15 ottobre 2019
Aggiornato 13:00
Ferrari

Il piano della Fiat: addio Marchionne, Ferrari affidata all'uomo Juventus

La posizione di Sergio traballa da quando alla Casa bianca si è insediato Donald Trump, che vorrebbe smantellare la fusione con Chrysler

Il presidente della Ferrari, Sergio Marchionne
Il presidente della Ferrari, Sergio Marchionne ANSA

ROMA - Ribaltone in Ferrari, anzi, in tutto il gruppo Fiat. La poltrona presidenziale di Maranello, attualmente come è noto occupata da Sergio Marchionne, infatti, è finita al centro di un complicato intrigo che coinvolge tutta la galassia societaria che ha il suo centro a Torino. E, soprattutto, di uno scontro familiare all'interno della dinastia Agnelli. Rivela infatti il sito Dagospia, solitamente fin troppo informato sui retroscena di casa nostra, che il presidente di Fca, John Elkann, avrebbe deciso di allontanare il cugino Andrea Agnelli dal ruolo di più alto dirigente della Juventus. La recente sconfitta nella finale di Champions league a Cardiff c'entra fino a un certo punto: ad imbarazzare di più, semmai, è l'inchiesta sui rapporti con gli ultrà legati alla 'ndrangheta, per la quale il verdetto è atteso a settembre. Si parla di una squalifica che potrebbe oscillare tra i sei e i dodici mesi, anche se la procura federale punterebbe addirittura a tre anni: un disastro sia a livello di immagine che morale, per il proverbiale stile Juve.

Marchionne e i suoi nemici

Dunque, meglio liberarsi in tempo della patata bollente, ovvero del figlio di Umberto. Ma non lo si può certo lasciare a piedi, senza far nulla. Da qui l'ideona di Elkann: offrire ad Andrea Agnelli la presidenza della Ferrari al posto di Marchionne.

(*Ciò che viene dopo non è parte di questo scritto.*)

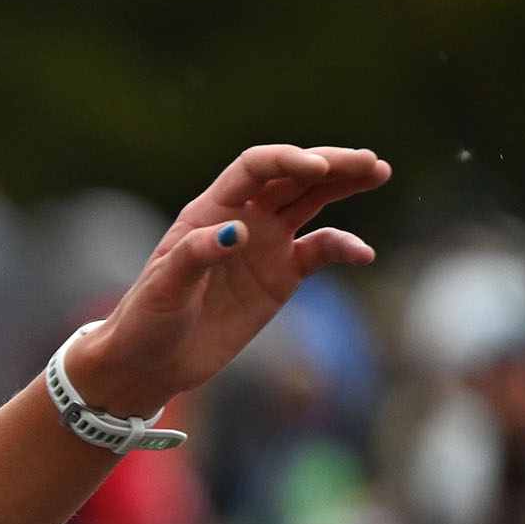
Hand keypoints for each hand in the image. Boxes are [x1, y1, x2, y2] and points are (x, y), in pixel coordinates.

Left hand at [66, 144, 389, 414]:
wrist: (151, 363)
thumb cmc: (146, 320)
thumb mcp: (163, 289)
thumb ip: (194, 256)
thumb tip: (237, 230)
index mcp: (209, 211)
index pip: (255, 169)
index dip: (286, 161)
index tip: (317, 168)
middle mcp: (242, 218)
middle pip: (292, 177)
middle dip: (330, 165)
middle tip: (368, 162)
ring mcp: (265, 245)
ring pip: (312, 202)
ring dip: (345, 186)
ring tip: (378, 172)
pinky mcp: (282, 276)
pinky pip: (320, 251)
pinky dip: (344, 247)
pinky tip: (364, 254)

Si tratterebbe di un'autentica bomba, totalmente inaspettata: perché è vero che il manager italo-canadese aveva annunciato e poi rimandato più volte il passo indietro da Fca, fissandolo definitivamente per il biennio 2018-2019, ma è altrettanto vero che contava di restare saldamente alle redini del Cavallino rampante, almeno fino al 2012. Lo si era scoperto recentemente spulciando sul bilancio di previsione del marchio modenese, dove era spuntato un ricco programma di bonus da 28 milioni che si estendeva appunto fino a quella data. Ma nel frattempo la sua posizione si è fatta più traballante: in particolare da quando alla Casa bianca di Washington il vecchio inquilino, il suo caro amico Barack Obama, ha dovuto lasciare spazio al nuovo presidente degli Stati Uniti, Donald Trump. Che avrebbe la ferma intenzione di smantellare la fusione tra Fiat e Chrysler, per rimettere il costruttore statunitense nelle mani di qualche imprenditore locale. Per ragioni squisitamente politiche, dunque, l'uomo col maglione oggi non è più blindato come un tempo. Ed è proprio questa occasione che il buon John Elkann vorrebbe sfruttare, per ridipingere la Rossa a tinte bianconere.